Kinds of containers

Wed Oct 21 06:11:38 PDT 2015

On 10/21/2015 09:01 AM, Russel Winder via Digitalmars-d wrote:
> I believe (currently, I am open to being re-educated) that most of the
> rest of the world calls these persistent data structures, despite the
> title of Okasaki's thesis. I am not sure I like either of the labels
> "functional" or "persistent", there is little affordance with the
> concept underneath.

OK. We should go with the more widespread name.

>> By default eager value containers are mutable. They should support
>> immutable and const meaningfully.
>
> Is there a need for separate eager structures explicity? Is it not
> enough for all structures to be lazy with there being a pull operation?

Well it is but I wanted to clarify where STL-style containers fit.

> N-dimensional arrays, N-dimensional dynamic array, singly-linked list,
> doubly-linked list, hash map (aka dictionary, associative array,…),
> red-black tree, 2-3 tree, doubly-linked tree, tree map, b-tree. And no
> doubt a few others will be proposed since they are classic, appear in
> undergraduate courses, and are actually used for real.

These are orthogonal on the kinds I discussed. So we have container 
topologies (which you enumerate a few of) and container kinds, which 
concerns copying semantics of the entire containers.

> However these are classic sequential data structures.

Hashes and some of the trees would actually be associative data structures.

> We should be
> looking to support data structures that can be used in a multi-threaded
> context without having explicit locks. The obvious exemplars to
> indicate the way are ConcurrentHashMap in Java and NumPy array. (cf.
> other thread talking about these quasi-weird array data structures.)
> NumPy array is an opaque data structure that should never be accessed
> in any way other than the functions and higher-order functions from the
> library. It is a nice design, works well enough for data scientists,
> quants, bioinformatics people to think it is great, but fundamentally
> is seriously slow. If D could provide data structures that did
> NumPy/SciPy/Pandas things significantly faster than NumPy/SciPy/Pandas,
> there would be traction.

Cool thoughts, thanks. Those would have their own APIs, separate from 
mainstream containers.

> Then there is the question whether to try and do the sort of thing
> Chapel and X10 are doing. They have the ideas of domain and places
> which allow for partitioned arrays that can be mapped to clusters of
> multicore, multiprocessor machines — Partitioned Global Address Space.
> IBM have now released their APGAS stuff over Hazelcast for Java users.
> This will begin to challenge Apache Spark (and Hadoop).

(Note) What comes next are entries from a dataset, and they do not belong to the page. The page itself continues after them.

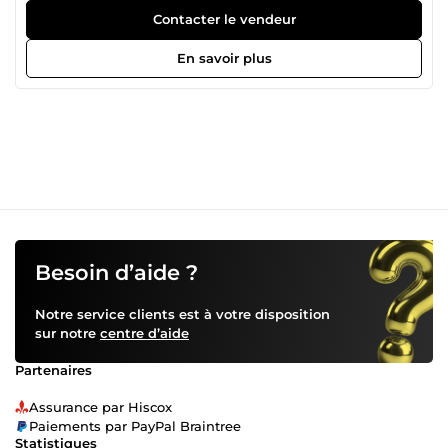
vos phrases pour qu’elles soient prêtes à envoyer. 📤
Contacter le vendeur
N’hésitez pas à me contacter si vous avez un texte à
corriger ou reformuler, je réponds rapidement et je
En savoir plus
m’adapte à votre style !
Besoin d’aide ?
Notre service clients est à votre disposition
sur notre
centre d’aide
Partenaires
Assurance par Hiscox
Paiements par PayPal Braintree
Statistiques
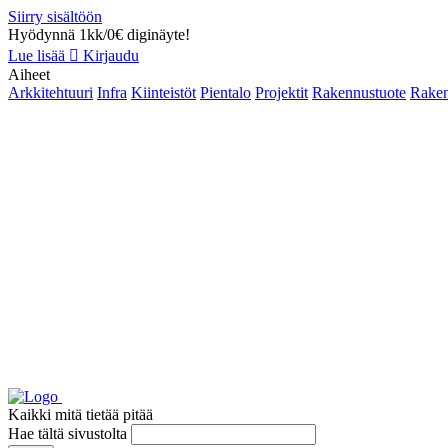
Siirry sisältöön
Hyödynnä 1kk/0€ diginäyte!
Lue lisää
Kirjaudu
Aiheet
Arkkitehtuuri
Infra
Kiinteistöt
Pientalo
Projektit
Rakennustuote
Raken
Kaikki mitä tietää pitää
Hae tältä sivustolta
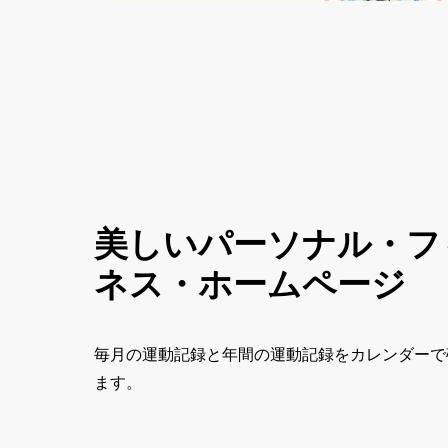
美しいパーソナル・フ
ネス・ホームページ
毎月の運動記録と年間の運動記録をカレンダーで
ます。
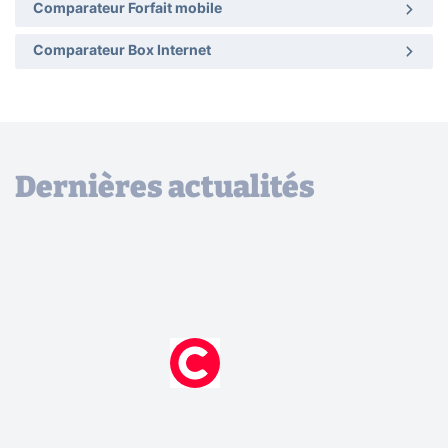
Comparateur Forfait mobile
Comparateur Box Internet
Dernières actualités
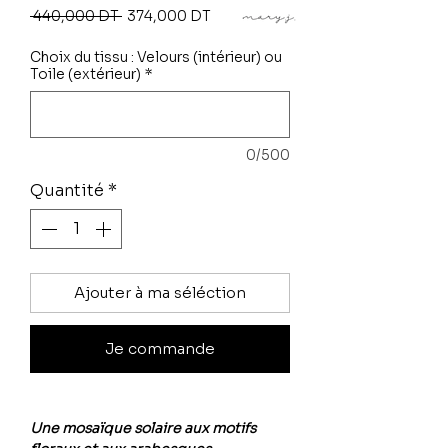
Prix
Prix
 440,000 DT 
374,000 DT
original
promotionnel
Choix du tissu : Velours (intérieur) ou
Toile (extérieur)
*
0/500
Quantité
*
Ajouter à ma séléction
Je commande
Une mosaïque solaire aux motifs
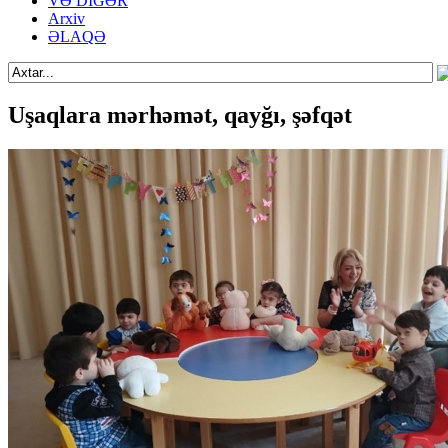
VƏ DİGƏR
Arxiv
ƏLAQƏ
Uşaqlara mərhəmət, qayğı, şəfqət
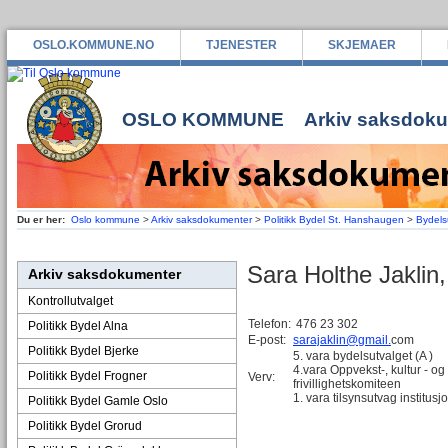
OSLO.KOMMUNE.NO
TJENESTER
SKJEMAER
OSLO KOMMUNE
Arkiv saksdok
Du er her:
Oslo kommune
>
Arkiv saksdokumenter
>
Politikk Bydel St. Hanshaugen
>
Bydelsu
Sara Holthe Jaklin,
Arkiv saksdokumenter
Kontrollutvalget
Telefon:
476 23 302
Politikk Bydel Alna
E-post:
sarajaklin@gmail
.
com
Politikk Bydel Bjerke
5. vara bydelsutvalget (A )
4.vara Oppvekst-, kultur - og
Politikk Bydel Frogner
Verv:
frivillighetskomiteen
1. vara tilsynsutvag institu
Politikk Bydel Gamle Oslo
Politikk Bydel Grorud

We don't support PGAS at language level, but I'll need to look into how 
APGAS works with Java.

> Obviously I am conflicted here: I use Go for networking (but mostly
> because I earn money running learning workshops), quite like Rust
> because it is the fastest language currently on my microbenchmarks,
> like D because it's nice, love Chapel because it is great (better than
> D in so many ways), sort of like X10 (because it is a bit Scala like
> and can be JVM or native), but end up having to work on some C++
> codebases. I am not entirely sure D can compete with Chapel in HPC and
> increasingly the Python-verse. Laeeth and others are championing D
> instead of Python, but really the competition is Python/Chapel vs.
> Python/NumPy/SciPy/Pandas. Unless that is D can get the Pandas style
> data structures. Which brings my ramblings back on point.

My finance folks also rave about Pandas. I wish I could fork myself to 
look into it.

Nevertheless, what I'm working on now should help libraries such as 
Pandas for D. We have a large language but are unclear on recipe-style 
idioms for writing library code.

Andrei